One of the reasons Gillaspie can hit for average is his fundamentally sound swing.
"It's a low-maintenance swing, that's for sure. He's a low-maintenance guy and he's very intense," Manto said. "You have to tell him things once. There's very little timing mechanisms going on with him. You have a guy who is as intense and as intelligent as he is, it makes for an easy day."
Beckham to resume rehab stint with Charlotte
CHICAGO -- Gordon Beckham will resume his Minor League rehab assignment with Triple-A Charlotte on Thursday after being shut down last Friday while experiencing ongoing soreness in his surgically repaired left hand. Beckham had a fractured hamate bone removed in that hand.
Beckham, who has not played at the big league level since April 9, is 7-for-22 during five rehab games. He probably will only need a handful of games with the Knights if all goes well, and he could rejoin the White Sox after the out-of-Chicago part of the team's eight-game road trip.
"He'll probably come back when we're back for Oakland [on June 6]," White Sox manager Robin Ventura said. "I don't see him making it back when we're in Seattle [from June 3-5]."
Third to first
• Adam Dunn got the start at first on Wednesday, with Konerko on the bench. Dunn's 43 career homers against the Cubs are the second most among active players behind Albert Pujols (53).
"Last night, having played and the quick turnaround for Paulie," Ventura said of the reason for Dunn's start, with no designated hitter in the National League ballpark. "He'll be in there tomorrow, and Dunner won't be. It's just more of giving him that quick turnaround and going from there.
"Both of them probably [have good numbers at Wrigley]. You flip a coin with both of them as far as putting them in there. You can only play one of them. You can put Dunn in left, but I don't know if today's the day to do that."
• White Sox television play-by-play announcer Ken "Hawk" Harrelson missed Wednesday's game due to a sore throat. Steve Stone moved over to the play-by-play role, with Mike Huff serving as the analyst.

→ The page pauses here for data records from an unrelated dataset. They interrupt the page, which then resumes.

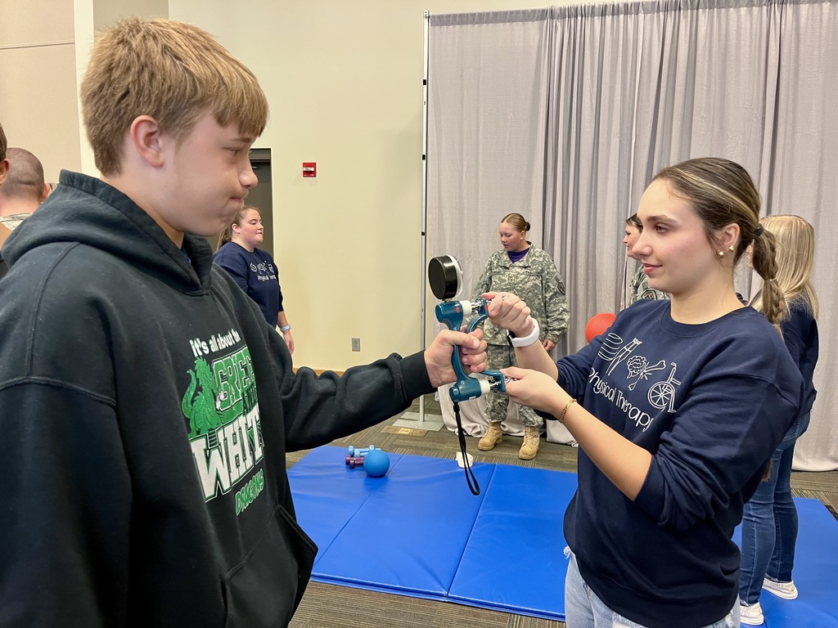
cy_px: 314
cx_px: 419
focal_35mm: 26
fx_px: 629
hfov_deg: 67.3
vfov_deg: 53.1
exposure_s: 1/60
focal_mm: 5.1
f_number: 1.6
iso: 200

• The White Sox had an area scout present at the recent open workout of Chad Jones. The one-time teammate at LSU of current White Sox prospect Jared Mitchell originally went the football route after being drafted by the New York Giants, but never played following a 2010 car accident in New Orleans. Jones is being looked at as a left-handed pitcher, and he held some previous interest from the White Sox as a potential Draft pick before he chose football.